** Source document follows **
Active esophageal cooling is performed without the need for temperature sensors, as the esophageal cooling device maintains a coolant temperature of 4 °C, and reduces the potential for esophageal wall temperatures to reach lethal isotherm levels [13, 29]. As a result, premature cessation of RF energy deposition during lesion placement is unnecessary, and uninterrupted lesion placement can be performed without the need to pause for temperature alarms. Thus, a low CI can be maintained throughout the procedure, with most cases resulting in a CI well under 6, and instead commonly equal to zero (most cases in the actively cooled cohort proceeded point-to-point without need for premature cessation of RF energy, yielding a CI of zero, whereas almost all cases with temperature monitoring involved inevitable pauses from temperature alarms). This difference likely correlates with a higher efficacy of isolation of the pulmonary veins, and a resultant improvement in freedom from arrhythmia, when using active esophageal cooling. Randomized controlled data also point to this effect, with the 1-year follow-up of patients in the IMPACT study noting that the presence of the esophageal cooling device permitted the operators to operate more comfortably in constructing lesion sets in the posterior left atrium [14]. The authors found a steady progression from one lesion site to the next, adhering in most cases to the desired 4–6 mm between consecutive lesions (compared to the LET-monitored group in which juddering progress was evident with more instances of movement across a distance of more than 15 mm within the posterior region) [14].
** End of Source document **
■ **Problem to work on**:
Continue the passage on active esophageal cooling during ablation, starting after its last sentence.
** Data shown follows **
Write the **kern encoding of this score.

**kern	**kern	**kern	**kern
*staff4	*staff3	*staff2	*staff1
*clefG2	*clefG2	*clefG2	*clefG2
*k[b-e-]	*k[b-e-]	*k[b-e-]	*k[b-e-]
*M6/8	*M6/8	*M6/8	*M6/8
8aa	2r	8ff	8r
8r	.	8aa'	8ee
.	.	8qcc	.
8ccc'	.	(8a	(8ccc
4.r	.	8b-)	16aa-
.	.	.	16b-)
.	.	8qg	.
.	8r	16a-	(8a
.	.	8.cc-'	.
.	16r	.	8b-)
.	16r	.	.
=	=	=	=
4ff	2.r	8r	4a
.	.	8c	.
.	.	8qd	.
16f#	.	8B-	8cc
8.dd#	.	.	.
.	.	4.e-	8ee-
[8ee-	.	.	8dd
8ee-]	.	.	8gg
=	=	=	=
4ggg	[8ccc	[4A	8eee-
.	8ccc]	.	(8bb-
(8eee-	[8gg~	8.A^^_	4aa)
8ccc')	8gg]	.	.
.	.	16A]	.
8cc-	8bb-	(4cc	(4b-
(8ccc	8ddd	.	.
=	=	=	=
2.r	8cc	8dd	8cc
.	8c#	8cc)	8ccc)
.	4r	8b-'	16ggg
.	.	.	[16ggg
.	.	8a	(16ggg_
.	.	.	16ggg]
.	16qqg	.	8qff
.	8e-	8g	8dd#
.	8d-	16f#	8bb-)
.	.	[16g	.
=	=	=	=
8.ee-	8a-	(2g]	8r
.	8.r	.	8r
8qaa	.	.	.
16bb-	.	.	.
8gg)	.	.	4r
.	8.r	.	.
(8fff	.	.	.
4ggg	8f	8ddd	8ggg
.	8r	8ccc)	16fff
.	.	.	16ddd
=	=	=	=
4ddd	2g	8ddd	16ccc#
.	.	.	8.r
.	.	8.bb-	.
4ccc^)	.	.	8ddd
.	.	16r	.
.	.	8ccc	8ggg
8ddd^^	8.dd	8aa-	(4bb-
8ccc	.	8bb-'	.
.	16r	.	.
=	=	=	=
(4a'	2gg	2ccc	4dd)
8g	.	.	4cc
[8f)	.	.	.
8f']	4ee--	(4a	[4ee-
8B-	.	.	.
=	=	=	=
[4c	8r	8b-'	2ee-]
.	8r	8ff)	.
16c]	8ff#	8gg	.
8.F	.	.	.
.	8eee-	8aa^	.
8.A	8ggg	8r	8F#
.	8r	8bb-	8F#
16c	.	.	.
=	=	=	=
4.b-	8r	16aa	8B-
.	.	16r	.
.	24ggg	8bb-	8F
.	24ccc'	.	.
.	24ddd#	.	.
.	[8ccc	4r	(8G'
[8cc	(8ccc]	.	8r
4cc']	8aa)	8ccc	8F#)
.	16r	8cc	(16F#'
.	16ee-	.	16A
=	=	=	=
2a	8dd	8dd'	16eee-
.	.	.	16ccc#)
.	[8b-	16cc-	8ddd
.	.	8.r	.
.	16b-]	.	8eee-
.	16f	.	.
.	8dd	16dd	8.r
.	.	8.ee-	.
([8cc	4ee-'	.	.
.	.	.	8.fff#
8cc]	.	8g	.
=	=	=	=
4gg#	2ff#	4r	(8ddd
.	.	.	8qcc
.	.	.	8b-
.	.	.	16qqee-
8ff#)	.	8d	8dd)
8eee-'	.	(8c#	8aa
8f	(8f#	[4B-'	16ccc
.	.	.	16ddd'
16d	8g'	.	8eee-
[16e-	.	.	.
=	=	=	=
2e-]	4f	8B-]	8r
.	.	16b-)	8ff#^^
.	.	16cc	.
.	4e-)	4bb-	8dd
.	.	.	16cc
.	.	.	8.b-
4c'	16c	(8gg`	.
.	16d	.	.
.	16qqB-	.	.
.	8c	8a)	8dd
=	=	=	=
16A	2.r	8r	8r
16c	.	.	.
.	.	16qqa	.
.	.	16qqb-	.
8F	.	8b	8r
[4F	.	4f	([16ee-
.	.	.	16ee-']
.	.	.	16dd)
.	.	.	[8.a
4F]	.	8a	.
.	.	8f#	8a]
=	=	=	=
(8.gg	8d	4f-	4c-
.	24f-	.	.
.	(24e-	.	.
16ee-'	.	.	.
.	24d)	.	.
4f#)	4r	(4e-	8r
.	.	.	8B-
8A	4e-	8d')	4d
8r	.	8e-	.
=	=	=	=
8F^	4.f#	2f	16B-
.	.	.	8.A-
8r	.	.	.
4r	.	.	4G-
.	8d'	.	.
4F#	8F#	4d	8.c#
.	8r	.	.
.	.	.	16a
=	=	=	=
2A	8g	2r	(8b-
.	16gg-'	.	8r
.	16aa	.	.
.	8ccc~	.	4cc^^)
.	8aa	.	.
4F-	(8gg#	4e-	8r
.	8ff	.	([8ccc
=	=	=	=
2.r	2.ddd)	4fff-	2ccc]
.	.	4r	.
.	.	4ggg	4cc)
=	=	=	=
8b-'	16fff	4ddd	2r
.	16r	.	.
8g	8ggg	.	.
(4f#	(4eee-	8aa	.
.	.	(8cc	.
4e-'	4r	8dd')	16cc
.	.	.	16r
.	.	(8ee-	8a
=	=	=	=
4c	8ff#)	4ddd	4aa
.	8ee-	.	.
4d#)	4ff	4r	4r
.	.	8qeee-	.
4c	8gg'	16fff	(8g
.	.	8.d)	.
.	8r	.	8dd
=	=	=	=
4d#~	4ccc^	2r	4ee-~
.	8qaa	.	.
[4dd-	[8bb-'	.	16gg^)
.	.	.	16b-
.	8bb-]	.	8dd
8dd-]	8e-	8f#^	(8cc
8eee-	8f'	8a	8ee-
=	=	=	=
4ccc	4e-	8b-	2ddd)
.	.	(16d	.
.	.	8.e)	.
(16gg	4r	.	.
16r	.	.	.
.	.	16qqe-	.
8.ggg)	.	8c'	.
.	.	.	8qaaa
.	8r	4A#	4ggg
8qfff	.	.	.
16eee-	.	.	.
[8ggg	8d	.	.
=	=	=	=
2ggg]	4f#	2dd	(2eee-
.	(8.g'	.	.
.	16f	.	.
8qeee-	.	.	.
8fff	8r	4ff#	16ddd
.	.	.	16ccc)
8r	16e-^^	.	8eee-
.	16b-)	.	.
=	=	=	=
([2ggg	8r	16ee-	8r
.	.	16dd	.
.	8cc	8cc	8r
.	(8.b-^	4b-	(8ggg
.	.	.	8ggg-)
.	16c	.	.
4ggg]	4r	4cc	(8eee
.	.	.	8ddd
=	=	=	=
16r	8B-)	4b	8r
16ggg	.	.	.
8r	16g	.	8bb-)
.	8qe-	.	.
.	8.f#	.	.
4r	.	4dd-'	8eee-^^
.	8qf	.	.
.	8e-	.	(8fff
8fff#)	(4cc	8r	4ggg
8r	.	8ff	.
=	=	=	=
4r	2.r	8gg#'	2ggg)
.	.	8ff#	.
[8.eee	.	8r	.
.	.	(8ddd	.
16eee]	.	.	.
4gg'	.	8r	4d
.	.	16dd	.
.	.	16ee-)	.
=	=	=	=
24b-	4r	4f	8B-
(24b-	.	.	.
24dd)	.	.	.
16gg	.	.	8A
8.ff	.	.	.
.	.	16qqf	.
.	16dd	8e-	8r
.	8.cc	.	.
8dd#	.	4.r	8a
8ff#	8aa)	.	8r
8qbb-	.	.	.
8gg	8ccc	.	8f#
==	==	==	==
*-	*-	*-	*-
** End of Data shown **
■ **Answer box**:
5 Limitations

This was a retrospective review of data from patients receiving standard of care outside of a formal randomized clinical trial. As such, unmeasured confounders may exist. Other than the change in esophageal protection strategy, no major changes in ablation protocol occurred, and the general characteristics of patients served by the hospitals did not change during the analysis time frame. The study also did not include data on common comorbidities which are known risk factors for AF such as patient BMI, HTN, OSA, CHF, and the presence/severity of AF. Further, LA size, CHA2DS2-VASc scores, and the use of AADs were only available for a subset of patients. As such, potential differences in these known risks factors between groups were not accounted for in the multivariate model, and potential bias in the primary outcome between groups cannot be excluded in the current study. Patients receiving re-do ablations were included in this study. Over the time frame analyzed, re-do ablation rates were similar. Another important limitation of the current study was that implantable loop recorders were not utilized uniformly to assess AF burden on follow-up and the study relied on only conventional methods for follow-up. However, in the latter study period, there was an increased utilization of retail ECG monitoring devices and also increased clinical use of wearable monitors by study patients, which may have actually increased sensitivity for arrhythmia detection in the more contemporary active esophageal cooling group [19,20,21]. Finally, it should be noted that this analysis did not include a 90-day blanking period, and arrhythmia recurrences occurring in this time were included. Recent studies support that early recurrence of AF is a clinically significant predictor of late recurrence of AF post ablation, and thus, failures within the 90-day blanking period were included to improve the robustness of our data [30,31,32,33,34].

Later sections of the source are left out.